Key to right hand accented triplets using Syncopation

There's a very common interpretation used with Ted Reed's Syncopation: the right hand plays the melody line, swinging the 8th notes, and the left hand fills out the triplets— hopefully everyone has heard of that one by now. If you've tried it, you've figured out that it leads to a lot of multiple hits with the left hand, which will obviously put a pretty hard ceiling on how fast you can do them. But I've seen put forward surprisingly few ways of getting around that; I think one, actually, by Steve Houghton. What I do to make these playable at higher speeds is insert as many single unaccented right hand notes as are needed to break up the left hand multiples (runs of more than two notes), while avoiding any loud-soft or soft-loud right hand doubles.

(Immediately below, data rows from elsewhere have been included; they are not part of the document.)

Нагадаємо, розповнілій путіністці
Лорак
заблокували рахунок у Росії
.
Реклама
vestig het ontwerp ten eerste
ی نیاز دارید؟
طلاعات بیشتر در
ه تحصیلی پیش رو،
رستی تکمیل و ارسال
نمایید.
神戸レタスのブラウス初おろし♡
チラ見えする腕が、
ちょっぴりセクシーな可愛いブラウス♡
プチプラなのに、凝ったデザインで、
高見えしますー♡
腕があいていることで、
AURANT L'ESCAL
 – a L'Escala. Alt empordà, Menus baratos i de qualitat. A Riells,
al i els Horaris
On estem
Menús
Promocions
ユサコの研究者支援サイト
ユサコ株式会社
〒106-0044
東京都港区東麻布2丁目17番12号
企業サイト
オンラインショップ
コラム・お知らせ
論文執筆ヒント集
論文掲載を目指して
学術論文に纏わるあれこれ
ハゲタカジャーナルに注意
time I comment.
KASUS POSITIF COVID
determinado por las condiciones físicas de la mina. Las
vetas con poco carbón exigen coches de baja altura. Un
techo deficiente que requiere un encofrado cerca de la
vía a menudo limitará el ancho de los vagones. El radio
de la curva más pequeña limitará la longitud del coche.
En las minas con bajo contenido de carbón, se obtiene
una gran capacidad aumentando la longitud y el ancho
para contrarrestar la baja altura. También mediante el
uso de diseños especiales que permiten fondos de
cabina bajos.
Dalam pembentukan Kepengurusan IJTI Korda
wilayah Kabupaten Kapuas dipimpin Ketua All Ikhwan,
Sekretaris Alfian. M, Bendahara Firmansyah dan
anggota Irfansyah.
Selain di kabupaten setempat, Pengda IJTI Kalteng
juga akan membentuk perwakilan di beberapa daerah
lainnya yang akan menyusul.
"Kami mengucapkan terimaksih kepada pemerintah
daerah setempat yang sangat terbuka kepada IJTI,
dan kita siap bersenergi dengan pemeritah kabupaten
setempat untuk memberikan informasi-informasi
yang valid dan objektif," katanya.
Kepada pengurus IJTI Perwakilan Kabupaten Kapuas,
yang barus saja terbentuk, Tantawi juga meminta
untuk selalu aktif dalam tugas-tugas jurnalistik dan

So here I've given the key for (I think!) every sticking situation occurring in the long exercises in Syncopation, though they sit in different parts of the measure in the actual book. You should be able to do these stickings on the fly while reading the long exercises out of Syncopation (pp. 37-44, old edition), at 200+ bpm.

Get the pdf


Ed Pierce said...

Nice article, Todd. In addition to Houghton's book, I think I've seen three other books that mention this issue: Kim Plainfield's Advanced Concepts, Ari Hoenig's Systems Book 1, and Jim Blackley's Essence of Jazz Drumming. Plainfield has a system for getting around playing more than two consecutive notes with the left hand (off the top of my head, I can't remember what method he uses, though). Hoenig merely discusses playing Syncopation-like figures with the right hand, while filling in with the left, and says when you'd normally have three or more left hand notes in a row, to experiment with placing right hand notes in (unaccented) to keep the left hand consecutive notes to one or two. Blackley's book has several ride cymbal time keeping patterns written out, with the left hand filling in triplets, but he has the right hand come over to the snare on some of these filler notes (unaccented) to avoid the left hand "three in a row" problem.

Todd Bishop said...

Crap, looks like I need to buy some more books-- thanks for the cites! I have one more, actually-- Interpretive Stickings by Martin Bradfield. It's a photocopied thing that may or may not be available through Steve Weiss-- there are two volumes of it, plus a reading volume called The Rhythm Book. It's actually a really good series, and cheap. I couldn't detect a system to the way he breaks up the multiples, but it doesn't really matter.